Susan M. Tsang

RESEARCH and related projects

Pteropus alecto colony in Central Sulawesi
Biogeography and evolution of Pteropus
I am broadly interested in the phylogeography of Southeast Asian animals, particularly that of flying foxes (Chiroptera: Pteropodidae: Pteropus). Pteropus is an ideal focal taxon for Southeast Asian biogeographic studies because it is: 1) found everywhere in the region; 2) species-rich with several widespread species and many island endemics; and 3) relatively easy to sample. The species richness of Pteropus, their unique distributions, and their distinct life histories make them well-suited to investigating mechanisms of divergence using genetic data among populations or between species. My interest lies in addressing questions of how the complex nature of Southeast Asian geography and ecological niche affects distributions and speciation. Pteropusand Acerodon also consist of the world's largest bat species, yet this evolutionary departure in size from other chiropterans is not well-understood due to the lack of resolved phylogenies for use in trait evolution studies. Ultimately, findings related to population and species dynamics can be used for studying disease ecology of pathogens naturally hosted by flying foxes. These findings will also allow for a better understanding of species boundaries necessary for conservation management decisions. My work on this genus primarily focuses on the poorly known taxa from Southeast Asia, though I am open to collaboration regarding any aspect of Pteropus biogeography and evolution or pteropodid systematics.
Pteropus vampyrus on sale in the market in Lampung, Sumatra
Bat conservation
Logging and agricultural conversion of natural habitats are two of the leading factors causing biodiversity loss in Southeast Asia. In addition to anthropogenic development, large bats, such as Pteropusand Acerodon, face intense hunting pressure throughout their ranges. These fruit bats are often also targeted as agricultural pests and some species are hunted for sport. Mangrove loss has also led to a lack of undisturbed roosting sites for large colonies and increased the use of suboptimal roosting sites and smaller colony sizes. My conservation work primarily focuses on hunting of fruit bats in Sulawesi, Indonesia, but I have documented patterns of bat consumption throughout my research sites. In collaboration with local researchers, we seek to create grassroots initiatives to decrease demand for bat bushmeat and educate locals about the importance of bats for forest ecosystem services that they value. For more on other issues affecting bats, please visit the Southeast Asian Bat Conservation Research Unit website.

(Extracted text data from the pages)
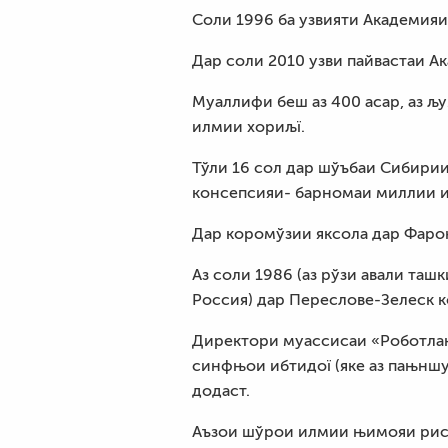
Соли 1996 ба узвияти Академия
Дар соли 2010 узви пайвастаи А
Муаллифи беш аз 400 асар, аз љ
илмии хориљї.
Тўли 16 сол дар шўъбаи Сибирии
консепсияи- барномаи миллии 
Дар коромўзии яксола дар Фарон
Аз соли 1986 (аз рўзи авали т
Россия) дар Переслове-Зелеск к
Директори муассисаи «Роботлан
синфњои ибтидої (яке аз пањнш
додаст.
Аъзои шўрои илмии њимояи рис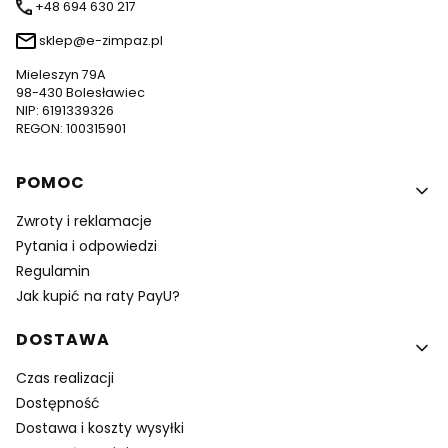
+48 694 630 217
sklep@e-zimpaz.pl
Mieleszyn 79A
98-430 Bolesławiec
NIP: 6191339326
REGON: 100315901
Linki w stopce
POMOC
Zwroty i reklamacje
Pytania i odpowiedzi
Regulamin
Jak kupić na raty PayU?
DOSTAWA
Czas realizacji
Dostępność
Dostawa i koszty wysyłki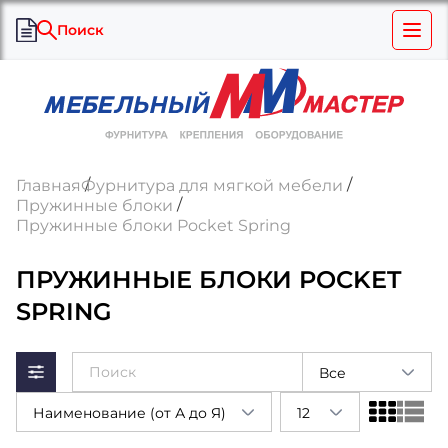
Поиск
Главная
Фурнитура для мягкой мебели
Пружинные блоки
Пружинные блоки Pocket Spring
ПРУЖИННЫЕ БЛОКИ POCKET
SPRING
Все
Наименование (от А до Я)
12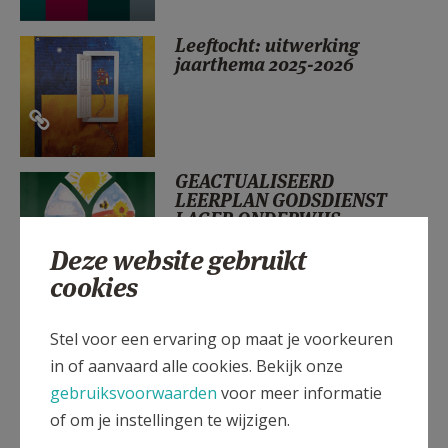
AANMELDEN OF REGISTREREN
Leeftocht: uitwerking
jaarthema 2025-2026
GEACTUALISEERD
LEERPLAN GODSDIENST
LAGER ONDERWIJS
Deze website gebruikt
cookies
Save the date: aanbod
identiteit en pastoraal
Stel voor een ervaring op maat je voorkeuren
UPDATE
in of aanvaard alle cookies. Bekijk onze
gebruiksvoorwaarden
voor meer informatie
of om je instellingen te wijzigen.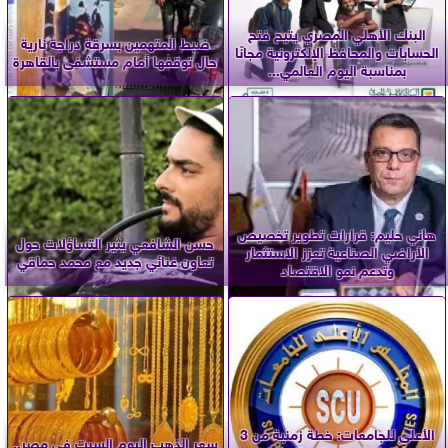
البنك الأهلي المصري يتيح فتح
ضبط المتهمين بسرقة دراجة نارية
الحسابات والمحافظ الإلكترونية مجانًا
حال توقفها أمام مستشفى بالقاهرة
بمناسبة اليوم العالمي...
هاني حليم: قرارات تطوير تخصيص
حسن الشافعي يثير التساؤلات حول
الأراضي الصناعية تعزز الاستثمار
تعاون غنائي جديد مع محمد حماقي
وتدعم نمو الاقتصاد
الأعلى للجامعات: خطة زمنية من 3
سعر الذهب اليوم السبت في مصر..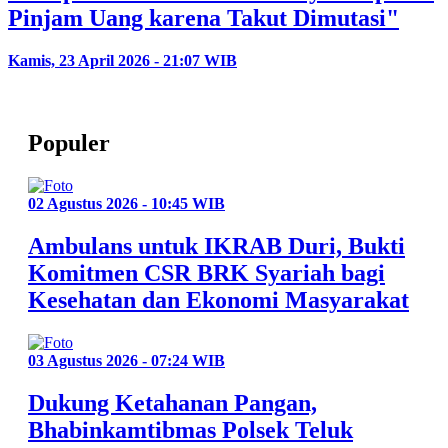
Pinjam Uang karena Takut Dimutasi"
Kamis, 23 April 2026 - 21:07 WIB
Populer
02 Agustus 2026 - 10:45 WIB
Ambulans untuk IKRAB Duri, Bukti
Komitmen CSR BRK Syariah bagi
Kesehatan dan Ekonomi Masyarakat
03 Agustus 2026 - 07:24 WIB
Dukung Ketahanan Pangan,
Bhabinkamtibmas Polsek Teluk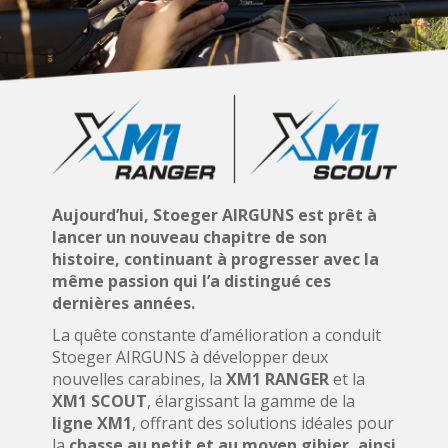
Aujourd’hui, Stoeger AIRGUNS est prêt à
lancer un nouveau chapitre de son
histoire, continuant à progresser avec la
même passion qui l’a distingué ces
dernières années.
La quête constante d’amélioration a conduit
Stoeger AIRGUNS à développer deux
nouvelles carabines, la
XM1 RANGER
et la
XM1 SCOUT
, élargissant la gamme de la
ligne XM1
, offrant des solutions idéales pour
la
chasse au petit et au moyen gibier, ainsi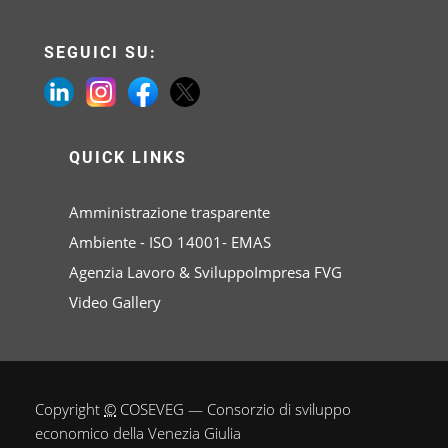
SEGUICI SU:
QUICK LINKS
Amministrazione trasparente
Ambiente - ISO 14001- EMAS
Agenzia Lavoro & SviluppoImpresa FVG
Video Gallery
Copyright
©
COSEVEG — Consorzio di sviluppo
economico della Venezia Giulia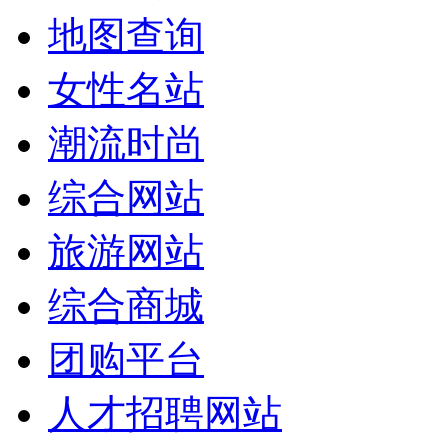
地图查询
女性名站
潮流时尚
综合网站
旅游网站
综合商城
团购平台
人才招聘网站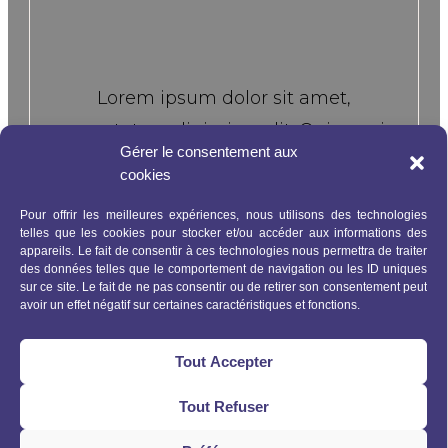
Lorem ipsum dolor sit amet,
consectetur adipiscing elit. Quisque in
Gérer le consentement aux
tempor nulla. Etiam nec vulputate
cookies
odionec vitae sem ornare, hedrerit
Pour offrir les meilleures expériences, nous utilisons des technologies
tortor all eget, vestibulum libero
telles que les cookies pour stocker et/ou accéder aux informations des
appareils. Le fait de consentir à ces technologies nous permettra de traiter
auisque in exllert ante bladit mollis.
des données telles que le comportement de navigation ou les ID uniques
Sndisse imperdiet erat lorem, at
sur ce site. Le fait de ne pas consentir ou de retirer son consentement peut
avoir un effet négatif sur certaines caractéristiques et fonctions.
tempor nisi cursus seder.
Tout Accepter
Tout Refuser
--
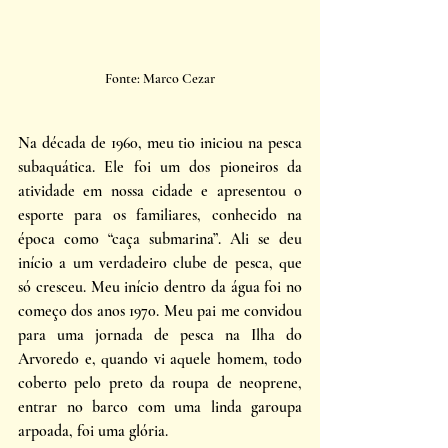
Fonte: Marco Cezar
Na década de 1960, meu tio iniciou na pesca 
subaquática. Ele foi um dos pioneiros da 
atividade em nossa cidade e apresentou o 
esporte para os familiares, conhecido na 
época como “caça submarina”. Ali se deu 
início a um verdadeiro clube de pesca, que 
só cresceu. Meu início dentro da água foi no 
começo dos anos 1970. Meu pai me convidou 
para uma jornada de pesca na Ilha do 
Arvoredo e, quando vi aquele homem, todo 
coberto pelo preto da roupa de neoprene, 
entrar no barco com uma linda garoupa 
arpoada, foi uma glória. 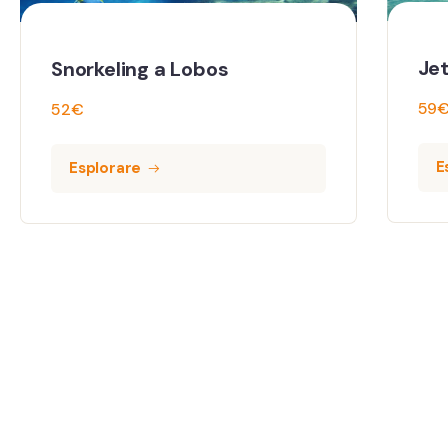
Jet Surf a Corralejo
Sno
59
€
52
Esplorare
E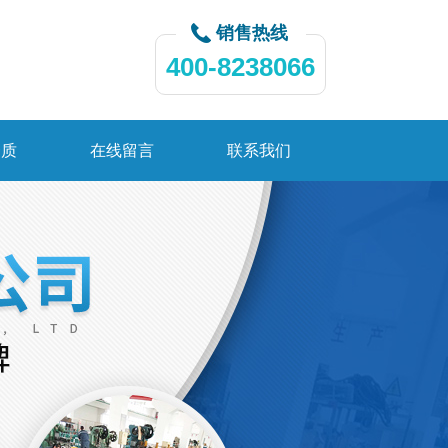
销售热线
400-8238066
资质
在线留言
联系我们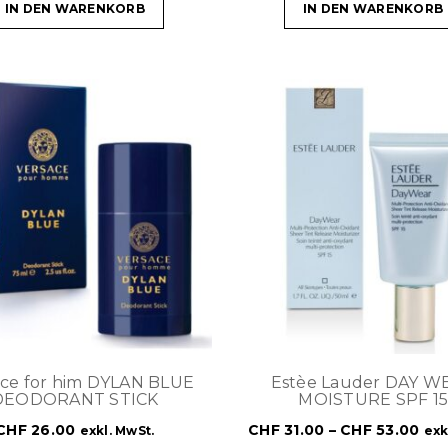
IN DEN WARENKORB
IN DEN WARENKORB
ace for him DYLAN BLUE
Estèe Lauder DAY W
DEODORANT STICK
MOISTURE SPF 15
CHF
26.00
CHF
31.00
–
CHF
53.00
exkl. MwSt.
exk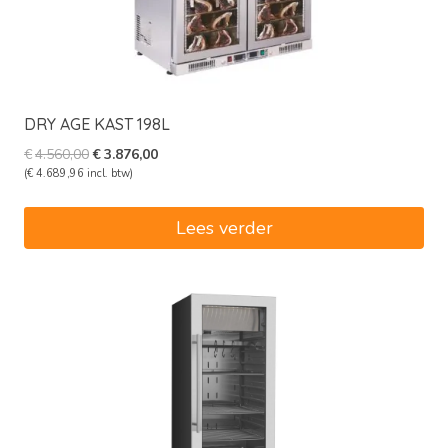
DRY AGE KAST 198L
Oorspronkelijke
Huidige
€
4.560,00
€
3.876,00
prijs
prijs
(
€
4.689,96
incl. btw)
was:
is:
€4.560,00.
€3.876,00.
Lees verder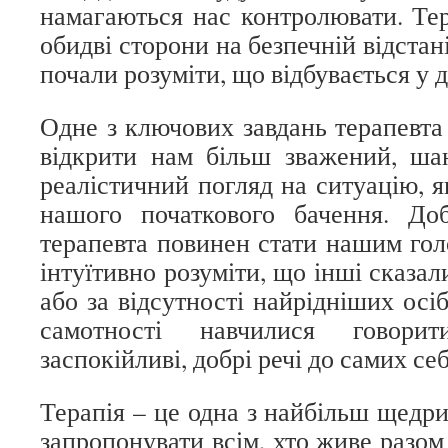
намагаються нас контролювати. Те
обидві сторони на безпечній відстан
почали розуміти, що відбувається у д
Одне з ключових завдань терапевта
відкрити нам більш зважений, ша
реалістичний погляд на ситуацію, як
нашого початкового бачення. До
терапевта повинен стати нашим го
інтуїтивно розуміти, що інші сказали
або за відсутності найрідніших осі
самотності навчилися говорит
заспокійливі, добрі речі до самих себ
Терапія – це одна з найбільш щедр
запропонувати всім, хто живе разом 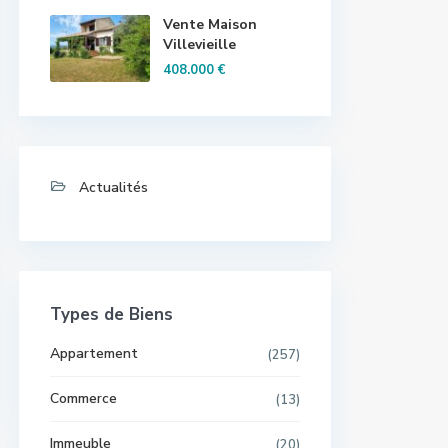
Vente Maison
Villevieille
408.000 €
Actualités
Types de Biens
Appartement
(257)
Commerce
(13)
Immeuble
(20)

__Work request 1__. Using the research page, explain why Pteropus is described as an ideal focal taxon for Southeast Asian biogeographic studies.
__Work request 2__. List every scientific taxon name that appears in the research page.
__Work request 3__. Write a continuation of the research page that picks up after its final sentence.

__Your response 1__. Pteropus is found everywhere in the region. It is species-rich, with several widespread species and many island endemics, and it is relatively easy to sample.

__Your response 2__.
- Pteropus alecto
- Pteropus vampyrus
- Pteropus
- Acerodon
- Chiroptera
- Pteropodidae

__Your response 3__.
Additionally, I am working with Dr. Emily Rollinson on building models and spatial tools that would help better designate threat statuses, better identify species ranges, and study habitat requirements for species-area relationships. Ultimately, this would help provide tools for addressing questions of areas of endemism and species diversity using this group as a case study.
Schematic diagram of transmission of bats to other mammals
Diversity and dispersal potential of bat-borne zoonotic viruses in the Indo-Australian Archipelago (NIH 1R21AI105050)
In recent years, Asia has been the source of several emerging infectious diseases with high levels of mortality, including the SARS virus, H1N1 influenza virus, and Nipah virus. The severity of outbreaks can be mitigated when animal reservoirs are readily identified and their movements restricted, but when pathogens are vectored by flying organisms, containment can be difficult. The recent recognition of bats as putative sources of pathogens and the discovery of novel viruses has spurred research on their role as reservoir hosts. This is the case with large fruit bats known as flying foxes (Chiroptera: Pteropodidae: Pteropus), where there is evidence of infections from at least six virus families, including the highly pathogenic Paramyxoviridae. Colonial roosting, high vagility, and long lifespans provide the opportunity for viral persistence and intra- and inter-colony transmission. A single Pteropus bat can fly over 50 km in a single night, making these animals important long-range vectors for pathogens across. The large geographic range of Pteropus species further underlines the geographic extent and costs that bat-borne zoonoses might have on global health.

We are currently sampling Pteropus and their viruses throughout Indonesia to determine the presence and prevalence of zoonotic pathogens in relation to evolutionary history and ecological traits. Our collaborators in the Emerging Infectious Disease Program at Duke-NUS Medical School in Singapore, Drs. Vijaykrishna Dhanasekaran, Gavin Smith, and Ian Mendenhall will use RNA-based assays to detect the presence of any viruses, and subsequently clone and sequence them for comparison with other mammalian viruses. Nascent phylogeographic and network analyses will allow us to model the population structure of the host species and their dispersal routes, allowing containment efforts to focus on crucial dispersal corridors. We will then infer where viral hotspots may occur by using ecological niche modeling.